WHAT THE TASK REQUIRES ::
Using the listing below, set down each line from the line containing "que eran privativas" through the line containing "với đa dạng phong cách cũng như theo", both ends included, exactly and with nothing added.

PROVIDED RECORDS ::
● ● ●

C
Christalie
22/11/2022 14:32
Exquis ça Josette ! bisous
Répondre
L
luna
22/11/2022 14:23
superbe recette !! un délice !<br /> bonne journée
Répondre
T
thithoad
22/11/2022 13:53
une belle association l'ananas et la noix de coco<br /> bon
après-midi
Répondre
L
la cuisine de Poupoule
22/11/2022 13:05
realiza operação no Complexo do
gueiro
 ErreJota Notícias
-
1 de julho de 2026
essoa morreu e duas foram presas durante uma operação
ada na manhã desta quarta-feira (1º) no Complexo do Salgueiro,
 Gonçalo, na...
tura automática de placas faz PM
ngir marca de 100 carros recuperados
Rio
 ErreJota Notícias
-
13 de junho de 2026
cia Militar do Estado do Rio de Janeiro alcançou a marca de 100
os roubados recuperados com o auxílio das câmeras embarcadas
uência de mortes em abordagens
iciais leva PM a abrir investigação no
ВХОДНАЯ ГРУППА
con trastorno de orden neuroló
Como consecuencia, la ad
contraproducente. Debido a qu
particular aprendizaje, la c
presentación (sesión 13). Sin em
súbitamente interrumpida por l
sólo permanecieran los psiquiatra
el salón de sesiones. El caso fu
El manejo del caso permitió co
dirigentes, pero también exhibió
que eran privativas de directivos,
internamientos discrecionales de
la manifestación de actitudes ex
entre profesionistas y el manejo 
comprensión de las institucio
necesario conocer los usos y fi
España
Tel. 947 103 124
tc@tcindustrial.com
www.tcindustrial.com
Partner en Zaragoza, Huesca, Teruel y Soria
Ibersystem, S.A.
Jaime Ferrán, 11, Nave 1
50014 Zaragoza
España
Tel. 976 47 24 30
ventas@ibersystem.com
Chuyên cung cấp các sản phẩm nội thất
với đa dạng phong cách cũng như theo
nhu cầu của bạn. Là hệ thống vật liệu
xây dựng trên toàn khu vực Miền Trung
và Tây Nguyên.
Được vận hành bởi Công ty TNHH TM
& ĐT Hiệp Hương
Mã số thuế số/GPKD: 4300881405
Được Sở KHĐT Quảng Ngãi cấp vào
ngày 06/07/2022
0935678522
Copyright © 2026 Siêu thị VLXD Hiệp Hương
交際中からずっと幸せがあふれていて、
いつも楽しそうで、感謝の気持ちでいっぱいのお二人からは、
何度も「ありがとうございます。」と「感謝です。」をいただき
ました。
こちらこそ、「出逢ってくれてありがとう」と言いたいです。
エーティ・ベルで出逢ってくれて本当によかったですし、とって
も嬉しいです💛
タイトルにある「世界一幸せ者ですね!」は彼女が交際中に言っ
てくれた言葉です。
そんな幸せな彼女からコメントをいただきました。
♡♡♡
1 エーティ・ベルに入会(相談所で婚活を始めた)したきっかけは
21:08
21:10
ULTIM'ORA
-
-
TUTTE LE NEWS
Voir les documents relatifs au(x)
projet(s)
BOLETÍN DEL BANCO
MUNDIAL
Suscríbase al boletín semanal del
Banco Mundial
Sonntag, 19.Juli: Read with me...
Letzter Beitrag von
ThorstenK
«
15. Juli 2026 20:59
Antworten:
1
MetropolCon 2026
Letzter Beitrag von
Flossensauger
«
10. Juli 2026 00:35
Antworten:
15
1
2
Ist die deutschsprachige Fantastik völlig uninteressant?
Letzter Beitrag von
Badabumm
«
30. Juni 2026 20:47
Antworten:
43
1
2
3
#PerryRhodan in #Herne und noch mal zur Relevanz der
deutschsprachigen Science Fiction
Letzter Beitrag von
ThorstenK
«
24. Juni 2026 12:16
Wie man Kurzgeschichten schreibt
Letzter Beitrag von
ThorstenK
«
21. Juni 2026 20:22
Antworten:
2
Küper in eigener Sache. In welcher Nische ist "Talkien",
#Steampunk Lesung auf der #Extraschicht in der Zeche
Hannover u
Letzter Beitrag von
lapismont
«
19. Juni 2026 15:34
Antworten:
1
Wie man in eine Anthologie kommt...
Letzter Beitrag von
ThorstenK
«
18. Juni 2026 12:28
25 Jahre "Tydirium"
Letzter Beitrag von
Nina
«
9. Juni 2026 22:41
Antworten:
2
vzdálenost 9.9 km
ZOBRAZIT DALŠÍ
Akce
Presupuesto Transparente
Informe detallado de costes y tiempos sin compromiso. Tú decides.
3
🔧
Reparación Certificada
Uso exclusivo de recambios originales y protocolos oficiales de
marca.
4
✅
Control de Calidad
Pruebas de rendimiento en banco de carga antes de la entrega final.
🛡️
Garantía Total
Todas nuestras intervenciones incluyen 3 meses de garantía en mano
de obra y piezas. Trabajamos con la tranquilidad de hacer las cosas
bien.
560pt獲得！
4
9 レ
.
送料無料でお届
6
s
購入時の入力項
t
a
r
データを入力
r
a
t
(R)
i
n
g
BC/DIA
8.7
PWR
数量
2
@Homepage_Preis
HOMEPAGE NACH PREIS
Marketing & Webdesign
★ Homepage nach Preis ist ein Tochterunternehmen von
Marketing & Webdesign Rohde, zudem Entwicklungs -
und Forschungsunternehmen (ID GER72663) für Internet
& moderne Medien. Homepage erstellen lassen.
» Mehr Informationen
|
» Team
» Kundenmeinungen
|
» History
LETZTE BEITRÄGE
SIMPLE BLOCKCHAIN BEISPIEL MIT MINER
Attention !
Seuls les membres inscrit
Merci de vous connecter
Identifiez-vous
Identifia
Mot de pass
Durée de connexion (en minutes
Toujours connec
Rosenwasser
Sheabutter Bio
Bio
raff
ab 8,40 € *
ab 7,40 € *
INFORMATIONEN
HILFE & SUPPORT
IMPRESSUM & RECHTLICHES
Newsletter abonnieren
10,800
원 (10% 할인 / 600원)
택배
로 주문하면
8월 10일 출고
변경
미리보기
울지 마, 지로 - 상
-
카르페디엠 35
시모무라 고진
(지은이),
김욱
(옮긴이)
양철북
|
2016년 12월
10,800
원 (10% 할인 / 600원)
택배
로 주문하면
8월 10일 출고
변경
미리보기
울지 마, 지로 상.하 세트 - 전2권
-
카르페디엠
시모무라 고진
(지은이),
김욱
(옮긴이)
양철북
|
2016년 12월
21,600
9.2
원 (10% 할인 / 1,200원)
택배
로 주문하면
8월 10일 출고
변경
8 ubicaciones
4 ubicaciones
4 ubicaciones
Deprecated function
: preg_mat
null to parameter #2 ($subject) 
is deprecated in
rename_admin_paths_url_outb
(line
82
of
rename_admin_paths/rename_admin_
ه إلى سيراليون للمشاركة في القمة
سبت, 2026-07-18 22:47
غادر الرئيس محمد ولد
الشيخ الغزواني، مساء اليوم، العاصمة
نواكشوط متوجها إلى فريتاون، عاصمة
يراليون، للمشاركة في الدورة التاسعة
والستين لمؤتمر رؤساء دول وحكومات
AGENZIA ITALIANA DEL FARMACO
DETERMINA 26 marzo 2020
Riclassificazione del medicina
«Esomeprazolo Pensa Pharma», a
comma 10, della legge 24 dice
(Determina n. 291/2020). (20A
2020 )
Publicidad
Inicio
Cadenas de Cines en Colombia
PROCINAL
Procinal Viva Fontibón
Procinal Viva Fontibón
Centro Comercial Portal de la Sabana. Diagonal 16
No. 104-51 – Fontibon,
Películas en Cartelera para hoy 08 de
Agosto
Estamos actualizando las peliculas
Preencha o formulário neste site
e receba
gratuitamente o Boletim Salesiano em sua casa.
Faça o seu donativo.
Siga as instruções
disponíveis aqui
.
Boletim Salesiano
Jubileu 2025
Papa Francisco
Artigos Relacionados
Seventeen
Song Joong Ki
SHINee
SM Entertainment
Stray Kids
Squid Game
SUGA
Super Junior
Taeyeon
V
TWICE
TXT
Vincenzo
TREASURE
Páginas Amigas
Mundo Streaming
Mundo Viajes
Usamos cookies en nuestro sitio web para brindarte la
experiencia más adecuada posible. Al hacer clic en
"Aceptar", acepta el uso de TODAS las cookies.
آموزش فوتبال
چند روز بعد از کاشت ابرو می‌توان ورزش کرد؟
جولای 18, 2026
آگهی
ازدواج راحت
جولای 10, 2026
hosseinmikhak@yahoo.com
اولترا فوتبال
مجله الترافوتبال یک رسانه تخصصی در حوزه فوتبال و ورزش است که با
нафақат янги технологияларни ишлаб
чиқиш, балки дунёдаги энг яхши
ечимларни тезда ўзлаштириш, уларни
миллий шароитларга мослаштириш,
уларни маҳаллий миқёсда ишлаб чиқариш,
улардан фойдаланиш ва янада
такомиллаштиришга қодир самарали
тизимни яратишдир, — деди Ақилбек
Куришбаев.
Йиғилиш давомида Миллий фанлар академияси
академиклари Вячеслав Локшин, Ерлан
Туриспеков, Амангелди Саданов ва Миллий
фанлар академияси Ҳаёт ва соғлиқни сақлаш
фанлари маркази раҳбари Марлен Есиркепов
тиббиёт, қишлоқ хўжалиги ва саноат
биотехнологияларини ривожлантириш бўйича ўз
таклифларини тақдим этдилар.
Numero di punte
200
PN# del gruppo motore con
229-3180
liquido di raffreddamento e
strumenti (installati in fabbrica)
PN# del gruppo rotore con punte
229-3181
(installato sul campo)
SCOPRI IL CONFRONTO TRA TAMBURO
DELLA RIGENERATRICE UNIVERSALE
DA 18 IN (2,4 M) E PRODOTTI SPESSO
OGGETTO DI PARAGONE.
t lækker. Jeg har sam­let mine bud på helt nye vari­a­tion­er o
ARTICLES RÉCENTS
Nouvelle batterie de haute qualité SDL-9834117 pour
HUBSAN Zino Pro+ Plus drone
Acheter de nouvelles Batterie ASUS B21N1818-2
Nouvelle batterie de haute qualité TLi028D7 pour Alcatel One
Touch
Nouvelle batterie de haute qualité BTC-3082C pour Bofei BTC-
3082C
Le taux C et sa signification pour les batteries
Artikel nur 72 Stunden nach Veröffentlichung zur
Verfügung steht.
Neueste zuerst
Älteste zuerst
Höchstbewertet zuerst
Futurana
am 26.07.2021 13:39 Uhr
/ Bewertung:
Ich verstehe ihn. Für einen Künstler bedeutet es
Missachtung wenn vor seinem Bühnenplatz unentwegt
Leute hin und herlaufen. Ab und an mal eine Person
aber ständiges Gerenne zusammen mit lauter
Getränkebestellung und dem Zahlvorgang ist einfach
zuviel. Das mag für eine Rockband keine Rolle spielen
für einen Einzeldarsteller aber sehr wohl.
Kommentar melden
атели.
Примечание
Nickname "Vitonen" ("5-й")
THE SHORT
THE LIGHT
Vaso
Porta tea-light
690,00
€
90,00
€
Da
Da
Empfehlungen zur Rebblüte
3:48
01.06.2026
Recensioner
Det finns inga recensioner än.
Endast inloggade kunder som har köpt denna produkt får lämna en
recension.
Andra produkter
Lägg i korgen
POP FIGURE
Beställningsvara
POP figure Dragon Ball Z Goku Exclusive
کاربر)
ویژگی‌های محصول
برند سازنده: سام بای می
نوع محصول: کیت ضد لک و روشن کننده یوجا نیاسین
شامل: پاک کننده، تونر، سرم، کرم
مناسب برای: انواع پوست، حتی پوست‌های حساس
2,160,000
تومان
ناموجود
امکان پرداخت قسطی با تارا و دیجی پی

● ● ●

RESULT FOR THIS TASK ::
que eran privativas de directivos,
internamientos discrecionales de
la manifestación de actitudes ex
entre profesionistas y el manejo 
comprensión de las institucio
necesario conocer los usos y fi
España
Tel. 947 103 124
tc@tcindustrial.com
www.tcindustrial.com
Partner en Zaragoza, Huesca, Teruel y Soria
Ibersystem, S.A.
Jaime Ferrán, 11, Nave 1
50014 Zaragoza
España
Tel. 976 47 24 30
ventas@ibersystem.com
Chuyên cung cấp các sản phẩm nội thất
với đa dạng phong cách cũng như theo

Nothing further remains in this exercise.